Recruiting the best and the brightest is an ongoing competition among the big four global professional services firms. Perks and salary aside, top accounting majors often look for distinctions in corporate culture before deciding which offer to accept.
PricewaterhouseCoopers has an advantage in this space—its ongoing “green intiatives.” We helped the firm understand how to leverage that distinction in a relevant way within Facebook, by creating a personal carbon calculator specifically tuned for college students.
To help promote and expand on this story, we collaborated with the firm to create a personal carbon calculator Facebook application called “Carbon Bigfoot by PwC.” (You’ll need to be logged into your FB account to view the app.)

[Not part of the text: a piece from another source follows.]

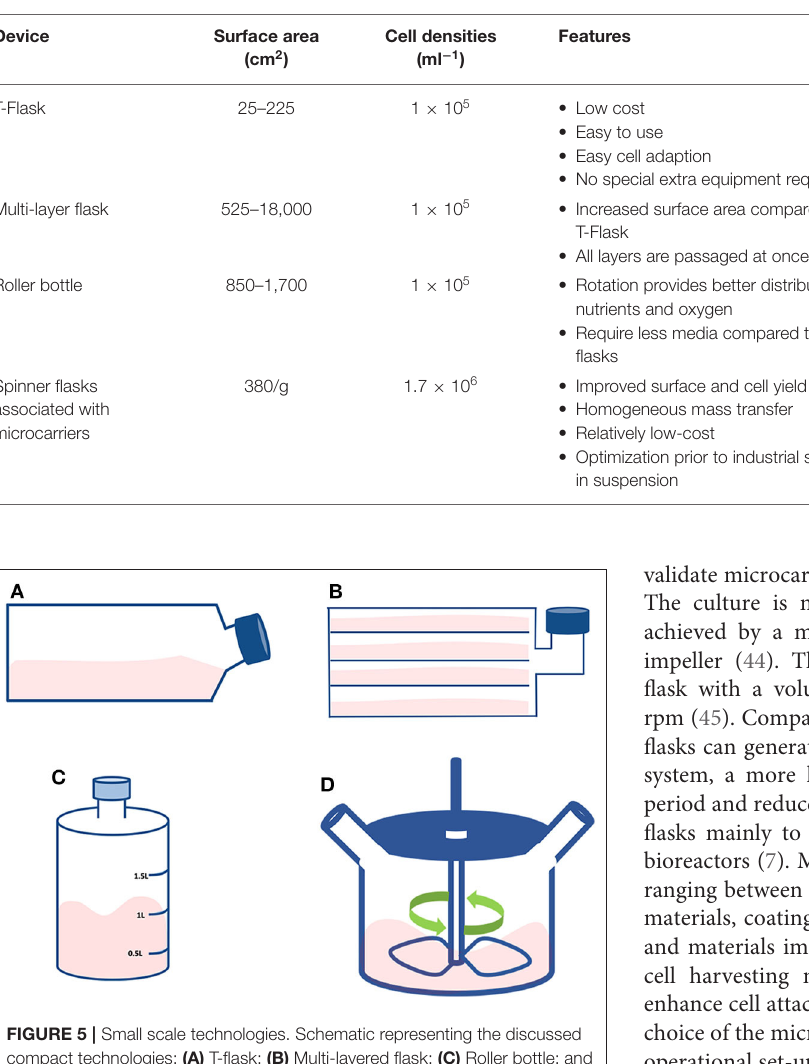
TABLE 1 | Table summarizing the advantages and limitations of the described small-scale systems.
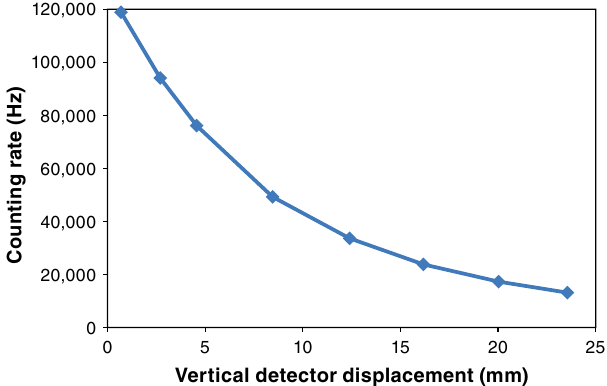
FIG. 12. Counting rate as a function of the vertical displace- ment of the eBSD detector. These results were obtained with a 100 GeV = nucleon 3 He beam consisting of 93 bunches with 4 . 7 × 10 10 ions per bunch and a 6 keV, 88 mA electron beam. The zero of the displacement scale corresponds approximately to the center of the detector being 5 mm above the center of the electron beam. The operating point was the rightmost point on the chart, at 24 mm. The counting-rate slope at that point is approximately 6 . 8 % = mm.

The carbon calculator space is messy. Despite the flurry of data, most calculators are designed to help homeowners, just once—and induce enough guilt to solicit a carbon offset donation. And if you input the same data across 30 different calculators, you’ll get 30 different results.
We took a different approach.
Carbon Bigfoot is architected and designed for college students, who generally don’t own their own homes, and often live in more than one location over the course of a year and probably have a lot of electrical devices. Instead of focusing on a singular, annual measurement, we decided to engineer a system that asks students to participate monthly—like a gym membership.
The other key difference is visual. Most calculators are entirely devoted to intense data entry. We developed a system of ten characters that visually demonstrate your impact as your carbon footprint grows—which you can share and promote via Facebook tools. And we peppered the experience with insights to help participants gain useful insights as they evolve from a starting point of zero impact through Global Human, EuroFoot, Leadfoot and several other stages up to Maxifoot.
Carbon Bigfoot by PwC is meant to be played with, to encourage ongoing conversation among students and help them see how even small efforts can build a positive result over time, much like the ongoing conversations and carbon impact-reduction happening inside PwC.